> _Instructions for the task_:
Provide an exact reproduction of every entry.

> _Data shown_:
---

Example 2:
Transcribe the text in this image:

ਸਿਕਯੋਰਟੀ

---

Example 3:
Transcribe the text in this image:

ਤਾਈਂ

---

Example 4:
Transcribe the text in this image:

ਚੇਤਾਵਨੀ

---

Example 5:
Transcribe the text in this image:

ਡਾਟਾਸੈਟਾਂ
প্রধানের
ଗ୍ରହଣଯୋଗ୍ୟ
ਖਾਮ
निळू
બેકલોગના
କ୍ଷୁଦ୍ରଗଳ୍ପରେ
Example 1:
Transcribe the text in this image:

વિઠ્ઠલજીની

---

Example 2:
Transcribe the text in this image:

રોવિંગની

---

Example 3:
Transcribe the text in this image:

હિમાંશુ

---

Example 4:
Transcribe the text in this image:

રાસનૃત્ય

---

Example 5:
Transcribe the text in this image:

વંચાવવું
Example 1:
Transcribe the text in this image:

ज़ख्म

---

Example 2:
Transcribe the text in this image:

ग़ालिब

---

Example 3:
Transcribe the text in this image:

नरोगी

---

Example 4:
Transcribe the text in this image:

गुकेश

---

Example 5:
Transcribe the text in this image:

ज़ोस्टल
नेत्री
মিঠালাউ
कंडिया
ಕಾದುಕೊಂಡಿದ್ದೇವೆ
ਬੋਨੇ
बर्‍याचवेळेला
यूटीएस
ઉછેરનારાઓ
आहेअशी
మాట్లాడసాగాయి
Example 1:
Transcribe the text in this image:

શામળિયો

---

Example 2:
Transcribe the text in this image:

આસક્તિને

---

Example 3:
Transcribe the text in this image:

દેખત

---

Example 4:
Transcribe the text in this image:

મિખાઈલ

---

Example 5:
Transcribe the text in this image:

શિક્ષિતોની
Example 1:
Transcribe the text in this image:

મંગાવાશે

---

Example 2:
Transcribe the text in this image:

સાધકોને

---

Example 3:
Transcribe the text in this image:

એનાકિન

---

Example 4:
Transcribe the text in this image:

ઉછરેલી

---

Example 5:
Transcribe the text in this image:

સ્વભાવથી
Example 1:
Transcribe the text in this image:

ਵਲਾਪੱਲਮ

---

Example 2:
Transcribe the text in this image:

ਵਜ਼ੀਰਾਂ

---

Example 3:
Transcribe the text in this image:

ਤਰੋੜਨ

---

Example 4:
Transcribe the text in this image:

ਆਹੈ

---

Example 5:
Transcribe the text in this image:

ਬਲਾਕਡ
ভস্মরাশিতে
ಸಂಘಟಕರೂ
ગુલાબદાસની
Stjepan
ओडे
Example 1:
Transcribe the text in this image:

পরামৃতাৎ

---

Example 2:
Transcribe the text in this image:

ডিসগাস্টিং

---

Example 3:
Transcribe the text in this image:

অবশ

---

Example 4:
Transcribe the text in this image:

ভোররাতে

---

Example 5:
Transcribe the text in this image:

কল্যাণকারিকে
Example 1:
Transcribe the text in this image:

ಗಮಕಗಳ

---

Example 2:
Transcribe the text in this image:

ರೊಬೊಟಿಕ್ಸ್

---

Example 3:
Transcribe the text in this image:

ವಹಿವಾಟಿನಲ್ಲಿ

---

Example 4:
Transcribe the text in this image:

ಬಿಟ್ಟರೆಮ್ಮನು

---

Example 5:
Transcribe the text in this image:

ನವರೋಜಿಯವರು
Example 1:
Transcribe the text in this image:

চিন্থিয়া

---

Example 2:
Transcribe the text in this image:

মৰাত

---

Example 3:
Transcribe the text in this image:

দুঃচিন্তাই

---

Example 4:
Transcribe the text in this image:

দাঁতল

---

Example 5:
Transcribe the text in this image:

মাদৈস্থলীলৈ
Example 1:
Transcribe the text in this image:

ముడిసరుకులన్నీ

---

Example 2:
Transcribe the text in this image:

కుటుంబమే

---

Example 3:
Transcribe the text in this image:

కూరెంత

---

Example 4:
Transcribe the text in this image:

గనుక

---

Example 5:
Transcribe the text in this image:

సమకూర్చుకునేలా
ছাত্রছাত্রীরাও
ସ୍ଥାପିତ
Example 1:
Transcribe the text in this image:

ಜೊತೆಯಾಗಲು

> _Task answer_:
---

Example 2:
Transcribe the text in this image:

ਸਿਕਯੋਰਟੀ

---

Example 3:
Transcribe the text in this image:

ਤਾਈਂ

---

Example 4:
Transcribe the text in this image:

ਚੇਤਾਵਨੀ

---

Example 5:
Transcribe the text in this image:

ਡਾਟਾਸੈਟਾਂ
প্রধানের
ଗ୍ରହଣଯୋଗ୍ୟ
ਖਾਮ
निळू
બેકલોગના
କ୍ଷୁଦ୍ରଗଳ୍ପରେ
Example 1:
Transcribe the text in this image:

વિઠ્ઠલજીની

---

Example 2:
Transcribe the text in this image:

રોવિંગની

---

Example 3:
Transcribe the text in this image:

હિમાંશુ

---

Example 4:
Transcribe the text in this image:

રાસનૃત્ય

---

Example 5:
Transcribe the text in this image:

વંચાવવું
Example 1:
Transcribe the text in this image:

ज़ख्म

---

Example 2:
Transcribe the text in this image:

ग़ालिब

---

Example 3:
Transcribe the text in this image:

नरोगी

---

Example 4:
Transcribe the text in this image:

गुकेश

---

Example 5:
Transcribe the text in this image:

ज़ोस्टल
नेत्री
মিঠালাউ
कंडिया
ಕಾದುಕೊಂಡಿದ್ದೇವೆ
ਬੋਨੇ
बर्‍याचवेळेला
यूटीएस
ઉછેરનારાઓ
आहेअशी
మాట్లాడసాగాయి
Example 1:
Transcribe the text in this image:

શામળિયો

---

Example 2:
Transcribe the text in this image:

આસક્તિને

---

Example 3:
Transcribe the text in this image:

દેખત

---

Example 4:
Transcribe the text in this image:

મિખાઈલ

---

Example 5:
Transcribe the text in this image:

શિક્ષિતોની
Example 1:
Transcribe the text in this image:

મંગાવાશે

---

Example 2:
Transcribe the text in this image:

સાધકોને

---

Example 3:
Transcribe the text in this image:

એનાકિન

---

Example 4:
Transcribe the text in this image:

ઉછરેલી

---

Example 5:
Transcribe the text in this image:

સ્વભાવથી
Example 1:
Transcribe the text in this image:

ਵਲਾਪੱਲਮ

---

Example 2:
Transcribe the text in this image:

ਵਜ਼ੀਰਾਂ

---

Example 3:
Transcribe the text in this image:

ਤਰੋੜਨ

---

Example 4:
Transcribe the text in this image:

ਆਹੈ

---

Example 5:
Transcribe the text in this image:

ਬਲਾਕਡ
ভস্মরাশিতে
ಸಂಘಟಕರೂ
ગુલાબદાસની
Stjepan
ओडे
Example 1:
Transcribe the text in this image:

পরামৃতাৎ

---

Example 2:
Transcribe the text in this image:

ডিসগাস্টিং

---

Example 3:
Transcribe the text in this image:

অবশ

---

Example 4:
Transcribe the text in this image:

ভোররাতে

---

Example 5:
Transcribe the text in this image:

কল্যাণকারিকে
Example 1:
Transcribe the text in this image:

ಗಮಕಗಳ

---

Example 2:
Transcribe the text in this image:

ರೊಬೊಟಿಕ್ಸ್

---

Example 3:
Transcribe the text in this image:

ವಹಿವಾಟಿನಲ್ಲಿ

---

Example 4:
Transcribe the text in this image:

ಬಿಟ್ಟರೆಮ್ಮನು

---

Example 5:
Transcribe the text in this image:

ನವರೋಜಿಯವರು
Example 1:
Transcribe the text in this image:

চিন্থিয়া

---

Example 2:
Transcribe the text in this image:

মৰাত

---

Example 3:
Transcribe the text in this image:

দুঃচিন্তাই

---

Example 4:
Transcribe the text in this image:

দাঁতল

---

Example 5:
Transcribe the text in this image:

মাদৈস্থলীলৈ
Example 1:
Transcribe the text in this image:

ముడిసరుకులన్నీ

---

Example 2:
Transcribe the text in this image:

కుటుంబమే

---

Example 3:
Transcribe the text in this image:

కూరెంత

---

Example 4:
Transcribe the text in this image:

గనుక

---

Example 5:
Transcribe the text in this image:

సమకూర్చుకునేలా
ছাত্রছাত্রীরাও
ସ୍ଥାପିତ
Example 1:
Transcribe the text in this image:

ಜೊತೆಯಾಗಲು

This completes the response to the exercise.